Halka açık konferanslar devam edecek
Konferansın ardından söz alan Yakın Doğu Üniversitesi Rektörü Prof. Dr. Tamer Şanlıdağ, Mükemmeliyet Merkezi’nin, üniversite ve toplum arasında bağ oluşturacak çalışmalara imza atmasından dolayı duyduğu mutluluğu dile getirdi. Prof. Dr. Tamer Şanlıdağ, “Düzenlenen bu konferanslar, sadece akademik alana sınırlı kalmayıp yaşamın geniş bir yelpazesinden kesitler sunmayı hedefliyor. Bu sayede öğrenciler, öğretim üyeleri ve merkez üyeleri arasında bilgi paylaşımı teşvik edilerek, farklı bakış açılarından faydalanma şansı yaratılıyor” dedi.

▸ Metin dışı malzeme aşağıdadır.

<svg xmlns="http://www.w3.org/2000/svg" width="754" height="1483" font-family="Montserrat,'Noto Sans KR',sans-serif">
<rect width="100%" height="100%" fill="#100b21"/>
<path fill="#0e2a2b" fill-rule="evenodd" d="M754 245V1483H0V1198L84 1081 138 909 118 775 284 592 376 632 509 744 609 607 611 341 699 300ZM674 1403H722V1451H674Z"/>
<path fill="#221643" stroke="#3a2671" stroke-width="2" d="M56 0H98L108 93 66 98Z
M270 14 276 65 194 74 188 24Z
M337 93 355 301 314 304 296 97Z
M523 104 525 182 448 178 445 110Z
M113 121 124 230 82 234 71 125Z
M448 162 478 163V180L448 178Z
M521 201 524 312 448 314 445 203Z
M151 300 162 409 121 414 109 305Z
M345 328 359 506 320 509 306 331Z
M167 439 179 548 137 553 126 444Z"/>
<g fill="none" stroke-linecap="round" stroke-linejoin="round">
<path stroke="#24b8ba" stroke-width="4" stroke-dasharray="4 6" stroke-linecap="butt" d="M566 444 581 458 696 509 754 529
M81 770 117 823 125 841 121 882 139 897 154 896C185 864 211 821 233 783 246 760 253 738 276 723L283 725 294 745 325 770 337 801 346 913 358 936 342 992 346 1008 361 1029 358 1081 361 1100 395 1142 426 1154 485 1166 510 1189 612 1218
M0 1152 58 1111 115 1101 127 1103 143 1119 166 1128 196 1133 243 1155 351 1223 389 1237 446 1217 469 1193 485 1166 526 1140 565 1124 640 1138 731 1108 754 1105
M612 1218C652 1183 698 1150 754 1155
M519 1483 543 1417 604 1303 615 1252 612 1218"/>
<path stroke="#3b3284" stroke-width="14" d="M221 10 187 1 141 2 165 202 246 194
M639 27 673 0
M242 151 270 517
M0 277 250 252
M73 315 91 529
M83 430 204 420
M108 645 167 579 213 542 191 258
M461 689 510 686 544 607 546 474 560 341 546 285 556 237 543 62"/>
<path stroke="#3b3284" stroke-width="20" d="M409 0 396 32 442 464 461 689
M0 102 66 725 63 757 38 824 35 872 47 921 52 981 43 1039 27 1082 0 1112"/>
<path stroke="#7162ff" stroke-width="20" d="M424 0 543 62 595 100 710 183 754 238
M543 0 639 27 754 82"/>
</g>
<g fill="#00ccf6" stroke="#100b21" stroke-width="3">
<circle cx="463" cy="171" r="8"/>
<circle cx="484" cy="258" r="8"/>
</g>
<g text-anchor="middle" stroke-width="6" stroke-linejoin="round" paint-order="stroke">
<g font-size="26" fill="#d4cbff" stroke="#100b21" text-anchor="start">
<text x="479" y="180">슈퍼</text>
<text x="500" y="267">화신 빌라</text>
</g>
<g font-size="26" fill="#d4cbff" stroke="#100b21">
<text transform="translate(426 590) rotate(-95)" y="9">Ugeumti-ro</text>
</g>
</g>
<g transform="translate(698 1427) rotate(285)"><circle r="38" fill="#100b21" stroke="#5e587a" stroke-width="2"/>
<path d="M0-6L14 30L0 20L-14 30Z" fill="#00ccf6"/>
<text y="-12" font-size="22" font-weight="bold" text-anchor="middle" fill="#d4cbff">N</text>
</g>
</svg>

Yakın Doğu Üniversitesi Mükemmeliyet Merkezi Başkanı Prof. Dr. Evren Hıncal ise “Hastalıkların Sanatsal Yaratıma Etkisi” ile başlattıkları konferans serisinin devam edeceğini vurguladı. Prof. Dr. Evren Hıncal, “Amacımız farklı konularda, yaşamın her alanından farkındalıklar yaratmak. Bu nedenle her ay farklı konuklar ve konularla sürdüreceğimiz konferanslarımızı halka açık olmaya da devam edecek” dedi.